Jamie Oliver’s Cheeky, Dead-Simple Administration
YOU may think the economy is nice and stable, you may think that there’s enough money floating around to allow people to enjoy going out for meals, spending a bit of cash, keeping restaurants in business and generating hundreds of jobs in the service industry; well, let’s show you a way to go into administration that so simple, almost any mid-priced high street food chain could manage it, and in only 5 minutes.
We’re going to use Jamie’s Italian here, but you can use whatever chain you like; your Nando’s, your Milano’s, Pizza Express, whatever you’re having, sunshine – it all works at the end of the day. Pukka!
Get a pinch of your seemingly successful business model, perhaps operating under the banner of a respected and well-received public figure, sprinkle a nice number of moderately-priced meals in there with the intent to capture that lovely profitability that comes with families and couples having a cheeky meal out after a day’s shopping, you know how it goes, dice up some unpaid invoices into a bowl, throw your books into the oven to cook and Bam! Almost done, geez!
Now, while all that’s bubbling away nicely, take your government and get them going with some cheeky little cuts and stealth taxes in there, marinade in a nice bit of austerity, and just sit back and let that expendable income your customer base has at their disposal reduce to a medium heat.
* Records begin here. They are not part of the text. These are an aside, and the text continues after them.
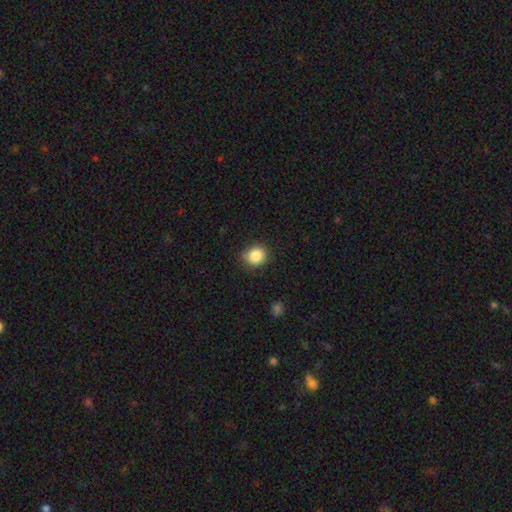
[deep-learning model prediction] smooth 87%, star or artifact 9%, featured or disk 4%. Down the decision tree: how rounded — round (79%); merging — none (83%).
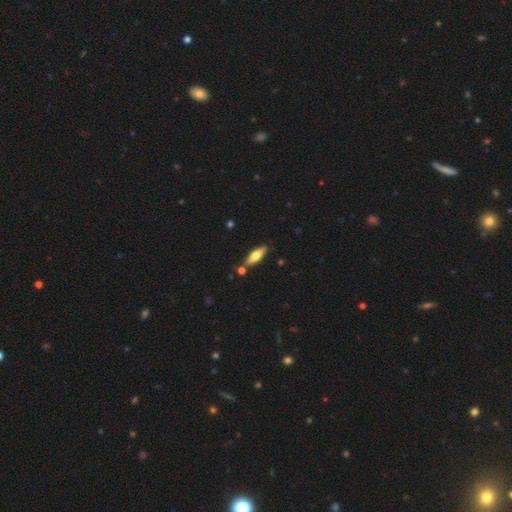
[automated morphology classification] Smooth or featured? smooth (60%)
How rounded? in between (51%)
Merging? none (79%)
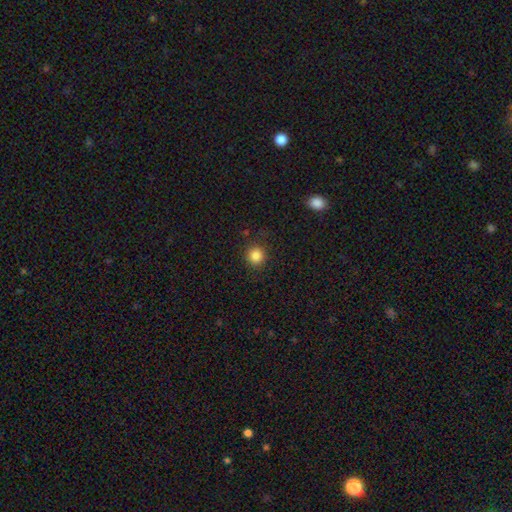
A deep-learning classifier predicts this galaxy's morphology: This appears to be a smooth galaxy with no disk features (85%) that is round (92%). Merging: none (88%).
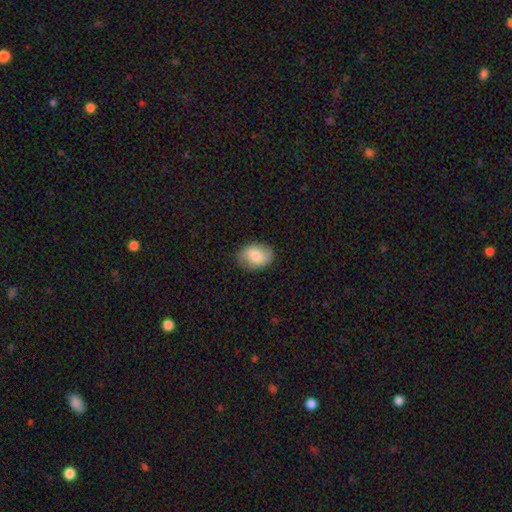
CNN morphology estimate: Q: Smooth or featured?
A: smooth (69%); runner-up: featured or disk (23%)
Q: How rounded?
A: in between (74%); runner-up: round (25%)
Q: Merging?
A: none (82%); runner-up: minor disturbance (14%)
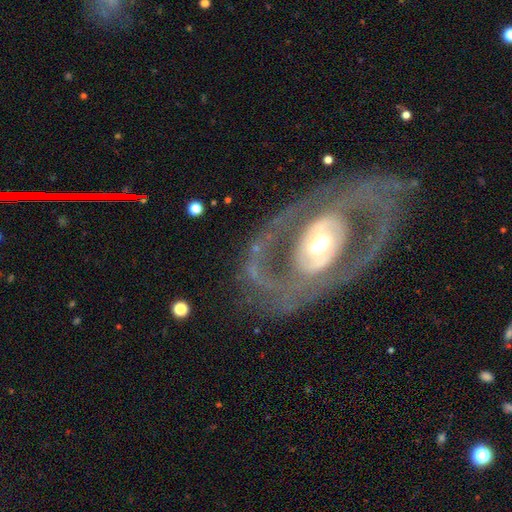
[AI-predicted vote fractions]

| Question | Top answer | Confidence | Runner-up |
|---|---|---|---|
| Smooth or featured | featured or disk | 84% | smooth (11%) |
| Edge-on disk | no | 94% | yes (6%) |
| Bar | no | 48% | weak (28%) |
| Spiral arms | yes | 67% | no (33%) |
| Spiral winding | medium | 41% | tight (38%) |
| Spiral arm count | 2 | 72% | can't tell (14%) |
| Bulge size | moderate | 61% | large (21%) |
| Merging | none | 74% | minor disturbance (12%) |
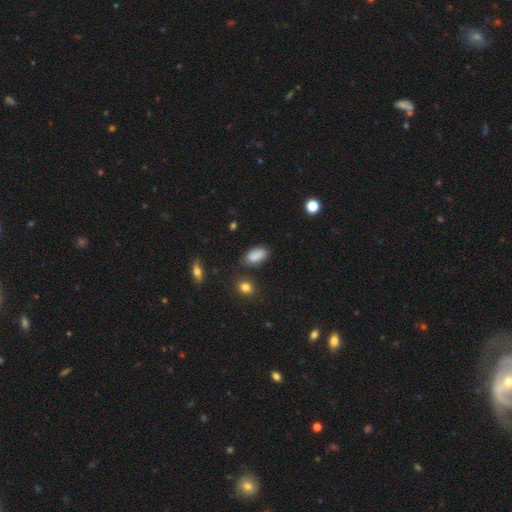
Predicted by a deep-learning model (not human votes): Smooth or featured? Predicted: smooth (p=0.86). How rounded? Predicted: in between (p=0.91). Merging? Predicted: none (p=0.77).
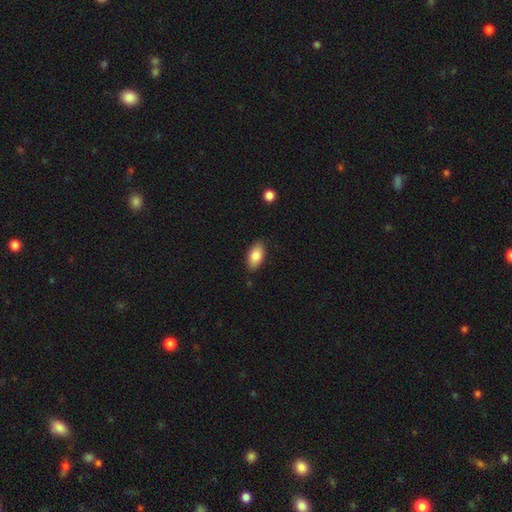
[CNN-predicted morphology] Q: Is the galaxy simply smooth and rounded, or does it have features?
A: smooth — 85%.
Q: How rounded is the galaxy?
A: in between — 93%.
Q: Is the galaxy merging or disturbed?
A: none — 84%.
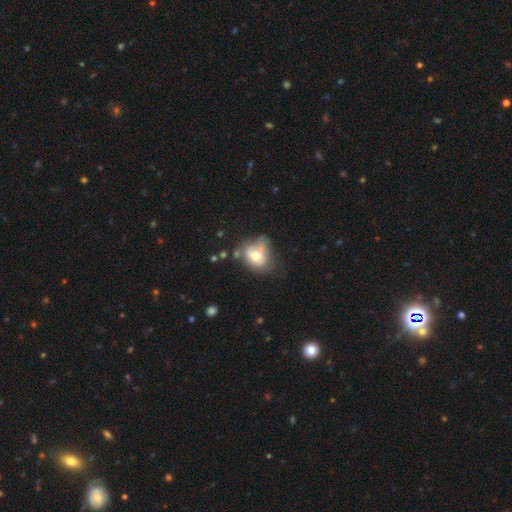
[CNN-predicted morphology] smooth 64%, featured or disk 26%, star or artifact 9%. Down the decision tree: how rounded — in between (55%); merging — none (32%, tied with minor disturbance).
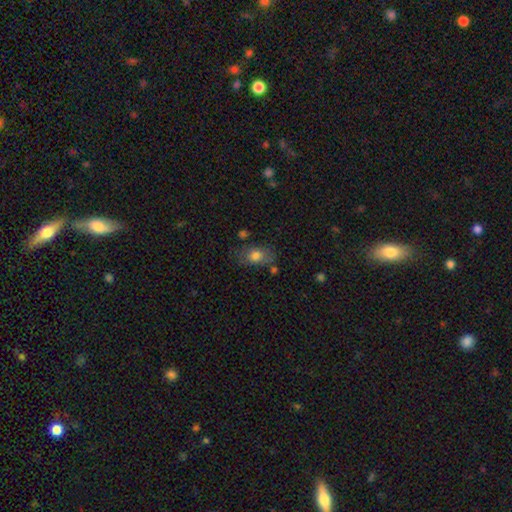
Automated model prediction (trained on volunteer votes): Smooth or featured?
  - smooth: 77% *
  - featured or disk: 14%
  - star or artifact: 9%
How rounded?
  - in between: 81% *
  - round: 17%
  - cigar-shaped: 2%
Merging?
  - none: 62% *
  - minor disturbance: 22%
  - major disturbance: 8%
  - merger: 8%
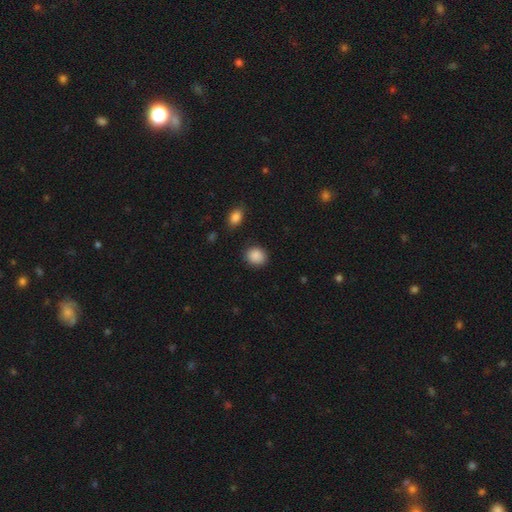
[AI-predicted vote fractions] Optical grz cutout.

Bosh.
Smack it all in there together and you’ll get this unmistakable aroma of dread as your customers dwindle to the point where the entire thing looks set to collapse… that’s when you get to whack in a load of administrators from KPMG, and boom, you’ve got yourself 1,300 people out of a job in less than a few months. Lovely jubbly.
Think it couldn’t happen to your favourite restaurant or chain? Nah, guv. With more and more places going out of business and putting people on the unemployment line, it’s never been easier to fold overnight. Enjoy!